While equity shares may be capped at 49 per cent, the government may also permit investments by foreign institutional investors in the sector.
The objective is to ensure full Indian management and control. So the voting rights in the banking sector and capped at 26 per cent, said a senior government official.
Finance minister Arun Jaitley as part of his Budget speech on Thursday announced that the FDI cap in the insurance sector would be increased to 49 per cent from the current 46 per cent.
The finance ministry is now understood to be reviewing four models for liberalising the insurance sector and is expected to finalise a proposal for the Cabinet soon.
It needs to be decided how the control will be kept with the Indian management and also permissible investments under the FDI cap that are in tandem with the IRDA regulations, said an official, adding that the proposal would be finalised in the next few weeks. If possible, we will try to table it in Parliament during the ongoing Budget session, he said.
Apart from the cap on voting rights, the government may also choose to put in some riders to ensure that the management and control stays with the Indian partner.
Restrictions in the form that the chief executive officer of the company is and Indian would be put in. Alternatively, the directors of the company would be Indian and they would together appoint the CEO of the company, said an official.

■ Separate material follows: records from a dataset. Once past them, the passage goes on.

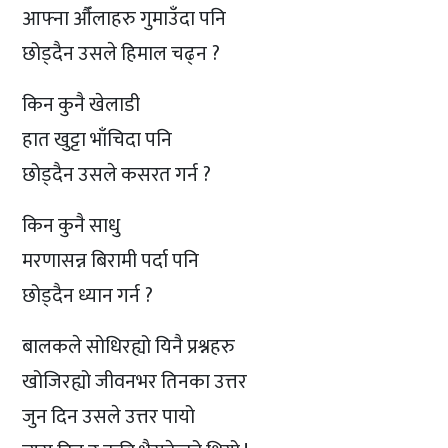
आफ्ना औँलाहरु गुमाउँदा पनि
छोड्दैन उसले हिमाल चढ्न ?
किन कुनै खेलाडी
हात खुट्टा भाँचिदा पनि
छोड्दैन उसले कसरत गर्न ?
किन कुनै साधु
मरणासन्न बिरामी पर्दा पनि
छोड्दैन ध्यान गर्न ?
बालकले सोधिरह्यो यिनै प्रश्नहरु
खोजिरह्यो जीवनभर तिनका उत्तर
जुन दिन उसले उत्तर पायो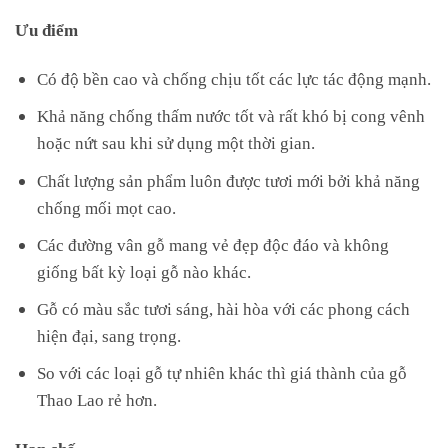
Ưu điểm
Có độ bền cao và chống chịu tốt các lực tác động mạnh.
Khả năng chống thấm nước tốt và rất khó bị cong vênh
hoặc nứt sau khi sử dụng một thời gian.
Chất lượng sản phẩm luôn được tươi mới bởi khả năng
chống mối mọt cao.
Các đường vân gỗ mang vẻ đẹp độc đáo và không
giống bất kỳ loại gỗ nào khác.
Gỗ có màu sắc tươi sáng, hài hòa với các phong cách
hiện đại, sang trọng.
So với các loại gỗ tự nhiên khác thì giá thành của gỗ
Thao Lao rẻ hơn.
Hạn chế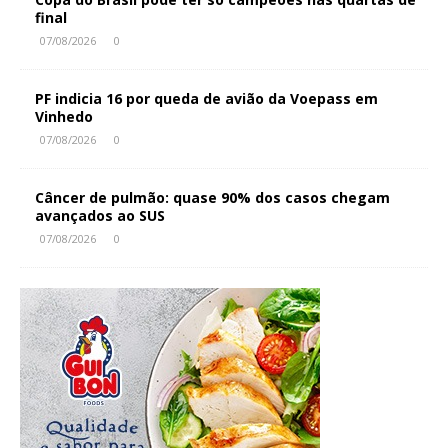
final
07/08/2026
0
PF indicia 16 por queda de avião da Voepass em
Vinhedo
07/08/2026
0
Câncer de pulmão: quase 90% dos casos chegam
avançados ao SUS
07/08/2026
0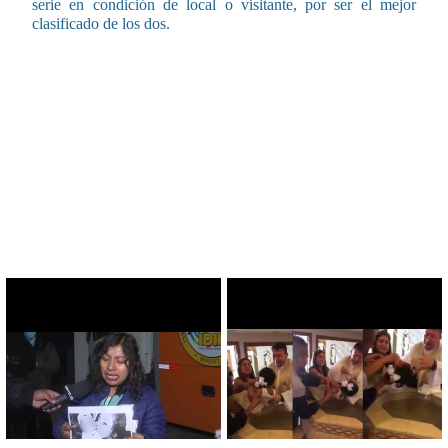
serie en condición de local o visitante, por ser el mejor
clasificado de los dos.
CONTENIDO RELACIONADO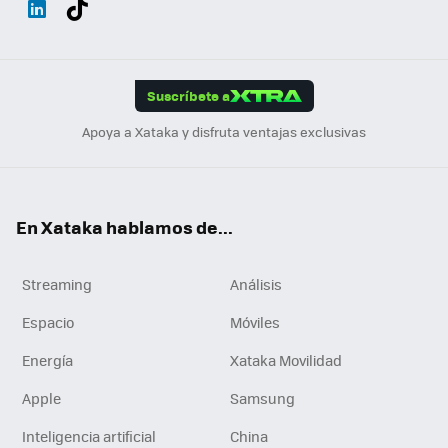
ats
ter
ebo
tub
agr
gra
boa
Link
Tikt
App
ok
e
am
m
rd
edI
ok
Suscríbete a
n
Apoya a Xataka y disfruta ventajas exclusivas
En Xataka hablamos de...
Streaming
Análisis
Espacio
Móviles
Energía
Xataka Movilidad
Apple
Samsung
Inteligencia artificial
China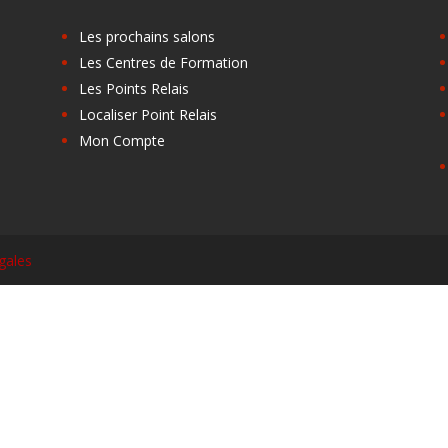
Les prochains salons
Les Centres de Formation
Les Points Relais
Localiser Point Relais
Mon Compte
gales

Though the insurance sector was opened up to private investors in 2000, FDI only up to 26 per cent is permitted in the sector. A bill to amend the Insurance Act is pending in the Parliament since 2008 but there was no political consensus on the issue.
After assuming charge as the Union finance minister, Jaitley had called a meeting with private sector insurers to discuss alternative plans to raise capital. Hiking the insurance cap could bring in as much as $3 billion of funds into the sector and most insurers have said it is essential to help them expand their business.